Вслед за гиллотой несколько номеров показали рабы-танцоры; им на смену явилась Яринга Шокерандит, исполнившая любовные песни Осенних дворцов.
Будь мое сердце свободно, будь мое сердце свободно для тебя,
и дико, словно воды Венджи...
— Ты был офицером или просто солдатом? — вдруг спросила Инсил, воспользовавшись музыкой как прикрытием. — Ты считаешь нашу свадьбу просто глупой показухой?
Он взглянул в знакомое лицо, улыбнулся знакомым издевательским вопросам. Он восторгался узорами кружев на ее плечах и груди, отмечая, как хорошо оформилась эта грудь со времени их с Инсил последней встречи.
— Какого ответа ты ждешь, Инсил?
— Я ожидаю, что ты сделаешь то, чего все от нас ждут, поведешь себя так же, как это дрессированное животное. Разве не это правильно и необходимо в такие времена, как сейчас, — когда, как ты тактично напомнил папе, обычные порядки и ценности отбрасывают как ненужный хлам, с тем чтобы встретить зиму нагими.
— Важнее, что мы ожидаем от себя. Возможно, варварство придет, но в нашей воле отвергнуть его.
— Говорят, в Кампаннлате вслед за поражением, которое ты нанес вражеской армии диких народов, началась гражданская война и что цивилизация уже прекратила свое существование. Необходимо избежать здесь подобного любой ценой... Ты заметил, как много я начала думать и говорить о политике, с тех пор как мы расстались? Разве это не варварство?
— Я не сомневаюсь, что тебе не раз и не два приходилось выслушивать своего отца, рассказывающего об ужасах анархии. Я не вижу в тебе ничего варварского, разве что это ожерелье с юга.
Инсил рассмеялась, и волосы упали ей на лоб.
— Лутерин, мне приятно видеть тебя снова, несмотря на твой странный новый облик — ты стал толстым как бочонок. Давай поговорим где-нибудь наедине, пока твоя родственница не допоет наконец и не выплачет свое сердце над водами этой ужасной реки.
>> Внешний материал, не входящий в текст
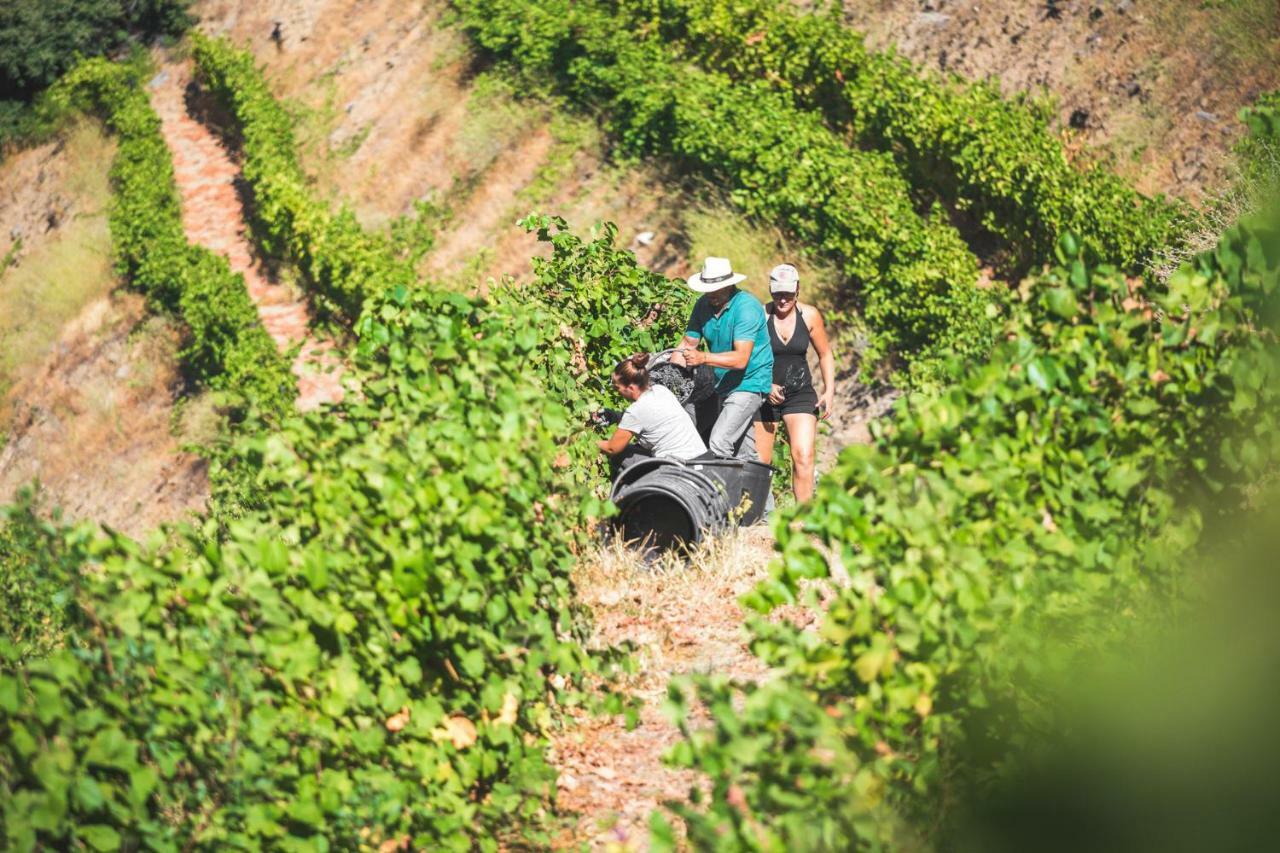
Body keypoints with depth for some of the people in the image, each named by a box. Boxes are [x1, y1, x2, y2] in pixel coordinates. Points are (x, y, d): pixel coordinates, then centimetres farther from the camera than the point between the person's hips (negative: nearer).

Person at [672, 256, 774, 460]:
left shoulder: (746, 306, -23)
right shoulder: (703, 305, -1)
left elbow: (741, 359, -30)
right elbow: (688, 343, 2)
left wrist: (704, 358, -42)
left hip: (749, 384, -8)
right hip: (723, 385, 8)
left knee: (719, 444, -21)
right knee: (745, 454, 16)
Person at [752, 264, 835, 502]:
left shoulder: (809, 315, -1)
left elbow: (825, 355, 10)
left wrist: (829, 390, 1)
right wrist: (766, 386, -18)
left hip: (800, 395, 1)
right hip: (764, 395, -1)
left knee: (804, 457, -16)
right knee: (759, 463, 4)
Извинившись, они отправились в прохладный соседний зал, где на стенах горели рожки с биогазом, шипящим на одной тревожной ноте.
— Надеюсь, теперь мы можем прекратить игру словами и вложить в них больше тепла, чем растворено в воздухе этой комнаты? — спросила Инсил. — Брр, как я ненавижу Харнабхар. Ты болван, если вернулся сюда. Ведь не ради меня, верно?
Она быстро взглянула на него.
Он прошелся перед ней от стены к стене.
— Сил, ты никак не бросишь свои старые привычки. Ты была моим первым мучителем. Прошло время, и я нашел других. Я измучен — измучен злом олигархии. Измучен мыслью о том, что Вейр-Зиму можно пережить только в обществе, построенном на сочувствии, сострадании, а не в хладнокровном, жестоком и равнодушном, как наше. Настоящее зло — это олигархия, приказавшая уничтожить собственную армию. При этом я тоже уверен, что Сиборнал должен превратиться в крепость, подчиниться жестким и даже жестоким законам, чтобы не пасть под ударами Кампаннлата во время наступающей зимы. Поверь, я уже не тот ребенок, каким был.
Инсил выслушала эту речь без особого воодушевления. Она присела на ручку кресла.
— Да, Лутерин, ты действительно не похож на прежнего себя. Твой вид внушает мне отвращение. Только когда ты улыбаешься, когда ты не так пристально, с надутым видом смотришь в тарелку, проступает твой прежний облик. Но то, как ты изменился... Хочу надеяться, что сама я изменилась только внутренне. Любые меры против чумы, какими бы жестокими они ни были, по-моему, оправданны, если спасут нас от нее.
Ее поясной колокольчик согласно звякнул, и его звук словно принес эхо из прошлого.
— Метаморфозы — это не уродство; это необходимые физиологические превращения. Это нормальный биологический акт. Это природа.